数里之外的采石场。
鲁智深嘿嘿一笑,将火折子凑近那几根并在一起的、儿臂粗的引线。
火苗一触,引线“呲”的一声,冒出一股青烟,像一条受惊的毒蛇,飞快地向着岩壁下的黑暗中钻去。
“小的们,捂耳朵!趴下!”
鲁智深大吼一声,率先将两根粗壮的手指塞进耳朵,整个人像座肉山般趴在了一块巨石后面。
他身后的二十名鹰眼司汉子不敢有丝毫怠慢,一个个有样学样,死死捂住耳朵,将头埋进了臂弯。
时间仿佛在这一刻被拉长了。
没有惊天动地的预兆,只有引线燃烧时那细微的、令人心悸的声响。
一息。
两息。
三息。
……
就在一个汉子忍不住想抬头看一眼时,一股无声的巨力猛地从地底传来!
不是声音,而是一记沉闷至极的重拳,狠狠擂在每个人的胸口上。
大地,剧烈地颤抖了一下。
紧接着,一个比任何雷鸣都更加沉重、更加狂暴的声响,才轰然炸开!
轰隆——!!!
那声音已经不能称之为声音,它是一堵墙,一堵由纯粹的毁灭力量构成的墙,蛮横地碾过山野,撞向云州城。

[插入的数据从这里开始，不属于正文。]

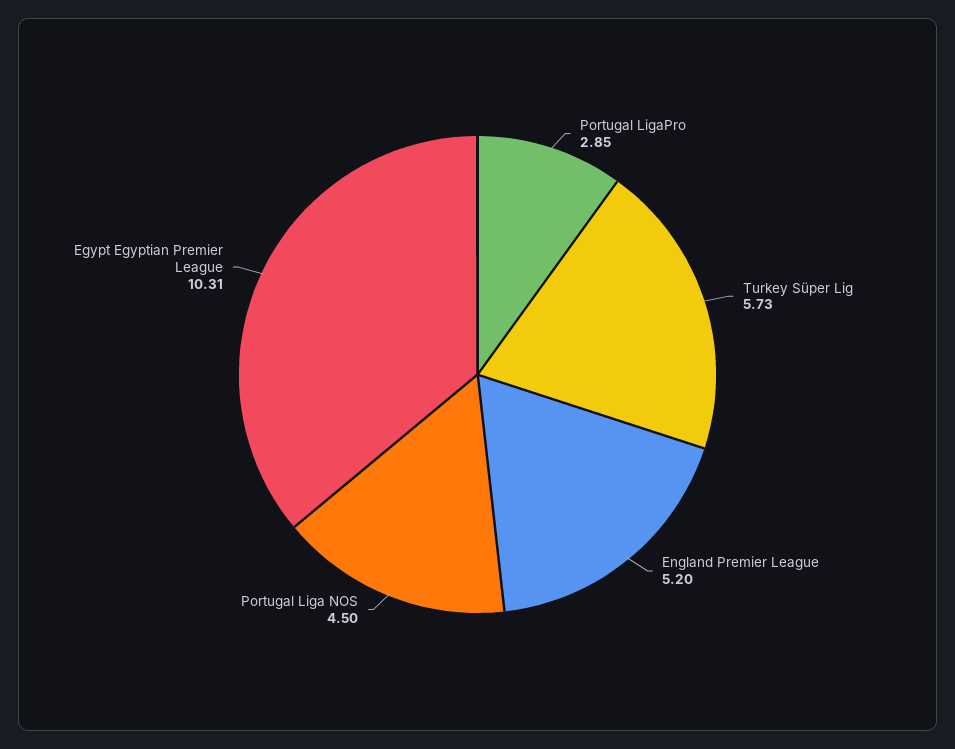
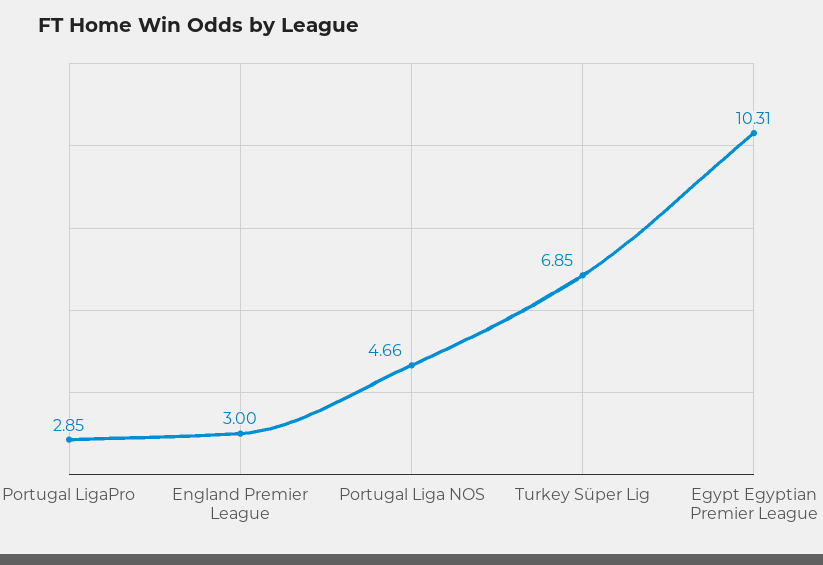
  {
    "Portugal LigaPro": 2.85,
-   "Turkey Süper Lig": 5.73,
+   "Turkey Süper Lig": 6.85,
-   "England Premier League": 5.2,
+   "England Premier League": 3,
-   "Portugal Liga NOS": 4.5,
+   "Portugal Liga NOS": 4.66,
    "Egypt Egyptian Premier League": 10.31
  }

采石场那面高达数十丈的岩壁,仿佛被一只无形巨手捏住的饼干,从中间轰然断裂、崩塌!无数吨的巨石被抛上天空,又如雨点般砸落,掀起第二轮、第三轮震耳欲聋的轰鸣。
一朵由尘土、碎石和硝烟混合而成的巨大蘑菇云,冲天而起,遮蔽了刚刚亮起的天光,将那片天空染成了绝望的土黄色。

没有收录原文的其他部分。